Decision fatigue is an all-too-real concern for online shoppers. Fortunately, category filters can help shoppers narrow down their options and find what they’re looking for – even if they don’t know exactly what they want yet.
We’re giving you the scoop on what category filters are, why they’re important for your ecommerce business, and how to leverage them to boost sales.
What are category filters?
Category filters, also known as facets and product filters, are an ecommerce navigation tool that enable shoppers to narrow down the products they see on category pages based on specific criteria. These filters usually include attributes like size, color, and brand, but can also be customized for the types of products you sell.
Why are category filters important?
Category filters are the unsung heroes of the merchandiser’s playbook because they help customers find what they want, faster. By equipping shoppers to narrow down their options by criteria like size, color, and brand, filters eliminate the need to scroll through dozens of irrelevant products and reduce distractions on the path to purchase.
Filters also help reduce decision fatigue, thereby boosting sales. A study by Columbia University found that when customers experience decision fatigue, they buy less. Researchers set up two displays of jams at a grocery store: one that showed 24 jars of jam, and another that exhibited only six. While more people stopped to look at the larger display, it only led to a 3% purchase conversion rate, while the smaller display led to a 30% conversion rate.
Best practices for ecommerce product filters
Here’s how to take advantage of filters to help shoppers find what they want faster, and encourage them to complete the checkout process.
1. Use the Goldilocks principle when setting up filter options
Just like presenting too many products can overwhelm customers, excessive category filter options can also slow shoppers down. Take inspiration from children’s story heroine Goldilocks and A/B test category filter options until you find a sweet spot – not too many and not too few.
See how fashion brand Show Me Your Mumu strategically chose to not include every color possible under their “color” filter, but features the most popular shades and lets customers expand their options.
2. Make your product filter options intuitive
There are many ways to present category filter options to your customers: as checkboxes, through a range selector, as dropdowns, as images, and more. Do your customers a favor and make the shopping experience as intuitive as possible by using ecommerce filter navigation options that are most suitable for the attributes in question. For example, use checkboxes for sizes and brands, a range selector for prices, and swatches for colors.
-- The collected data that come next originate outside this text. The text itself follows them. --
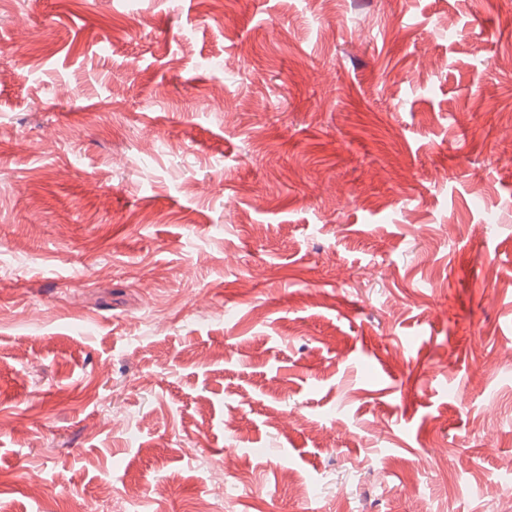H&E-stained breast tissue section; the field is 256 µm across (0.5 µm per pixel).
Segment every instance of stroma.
I'll use <instances>...</instances> for the list:
<instances>
[{
	"instance_id": "1",
	"label": "stroma",
	"mask_w": 512,
	"mask_h": 512,
	"mask_svg": "<svg viewBox=\"0 0 512 512\" xmlns=\"http://www.w3.org/2000/svg\"><path fill=\"white\" fill-rule=\"evenodd\" d=\"M365 3L0 0V512H512V0Z\"/></svg>"
}]
</instances>
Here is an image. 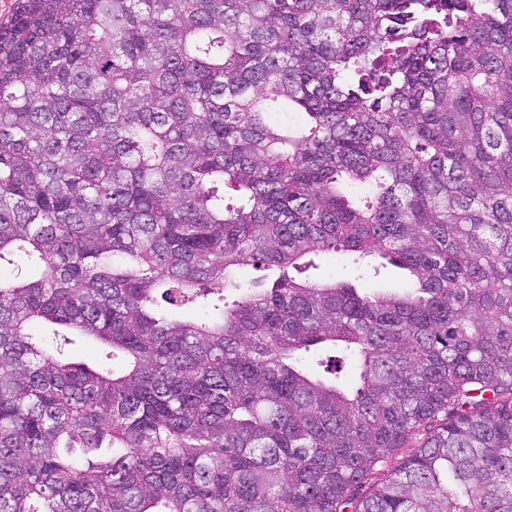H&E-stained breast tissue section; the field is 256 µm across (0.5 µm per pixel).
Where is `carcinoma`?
<instances>
[{"label":"carcinoma","mask_w":512,"mask_h":512,"mask_svg":"<svg viewBox=\"0 0 512 512\" xmlns=\"http://www.w3.org/2000/svg\"><path fill=\"white\" fill-rule=\"evenodd\" d=\"M2 269L0 512H512V0H16ZM315 260L319 265L318 270H311L315 278L344 279L350 275L353 268L359 266L361 271L365 273L363 280L359 282L360 288H389L393 291H400L405 287L400 272L389 265L381 267L384 260L377 256H369L360 259L358 255L335 258L320 255ZM354 262H358V264H354ZM376 267L380 270L378 276L374 275L373 271V268Z\"/></svg>","instance_id":"carcinoma-1"}]
</instances>
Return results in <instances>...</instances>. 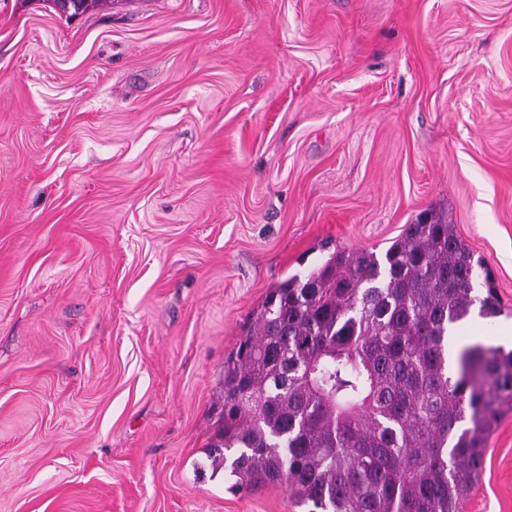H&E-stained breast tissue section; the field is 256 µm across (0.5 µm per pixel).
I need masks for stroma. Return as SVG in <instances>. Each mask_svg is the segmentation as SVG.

Borsheims makes faceted filtering intuitive in their ring builder by including images in the category filter options to help shoppers distinguish between different ring settings.
3. Hide irrelevant filters
Irrelevant filters distract shoppers from what they really want, or add confusion to their search. Configure your category filters to hide options that don’t have anything to do with the products on the page.
For example, let’s say you run a fashion store that sells both clothing and shoes. The sizing filters that appear on your shoe category should be very different from the sizes that apply to pants, for example. Suggesting that shoppers select their waist measurement when shopping for sneakers is not going to inspire confidence in your website or brand.